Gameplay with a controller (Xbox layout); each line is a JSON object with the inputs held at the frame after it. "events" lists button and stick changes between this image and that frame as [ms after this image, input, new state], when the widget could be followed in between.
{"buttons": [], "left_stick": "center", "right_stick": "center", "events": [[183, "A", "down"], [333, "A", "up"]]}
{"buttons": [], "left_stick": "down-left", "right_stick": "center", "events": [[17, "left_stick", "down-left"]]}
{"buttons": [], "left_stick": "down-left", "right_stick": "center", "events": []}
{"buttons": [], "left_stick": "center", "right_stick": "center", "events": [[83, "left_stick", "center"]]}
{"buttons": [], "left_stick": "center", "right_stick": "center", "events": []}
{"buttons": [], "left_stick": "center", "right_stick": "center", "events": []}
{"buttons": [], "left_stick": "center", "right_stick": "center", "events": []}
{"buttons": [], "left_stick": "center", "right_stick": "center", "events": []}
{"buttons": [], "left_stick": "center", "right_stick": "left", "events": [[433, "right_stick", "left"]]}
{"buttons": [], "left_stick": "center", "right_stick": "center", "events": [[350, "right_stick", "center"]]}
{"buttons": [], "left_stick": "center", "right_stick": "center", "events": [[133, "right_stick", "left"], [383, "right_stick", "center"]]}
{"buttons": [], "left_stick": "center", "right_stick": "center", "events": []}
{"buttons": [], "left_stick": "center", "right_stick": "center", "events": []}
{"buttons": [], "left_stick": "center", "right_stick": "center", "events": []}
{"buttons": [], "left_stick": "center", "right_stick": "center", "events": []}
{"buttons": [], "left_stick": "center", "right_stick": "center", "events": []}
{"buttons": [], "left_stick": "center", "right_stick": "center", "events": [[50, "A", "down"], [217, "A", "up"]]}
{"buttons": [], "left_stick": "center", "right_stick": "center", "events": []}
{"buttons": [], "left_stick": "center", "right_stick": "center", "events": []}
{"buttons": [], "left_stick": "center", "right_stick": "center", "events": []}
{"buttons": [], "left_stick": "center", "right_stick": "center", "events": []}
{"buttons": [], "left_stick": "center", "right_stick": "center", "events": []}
-*-
[WHAT IS REQUIRED] Scan the data above. Return every line with "down" in it.

[SOLUTION FOR THIS TASK]
{"buttons": [], "left_stick": "center", "right_stick": "center", "events": [[183, "A", "down"], [333, "A", "up"]]}
{"buttons": [], "left_stick": "down-left", "right_stick": "center", "events": [[17, "left_stick", "down-left"]]}
{"buttons": [], "left_stick": "down-left", "right_stick": "center", "events": []}
{"buttons": [], "left_stick": "center", "right_stick": "center", "events": [[50, "A", "down"], [217, "A", "up"]]}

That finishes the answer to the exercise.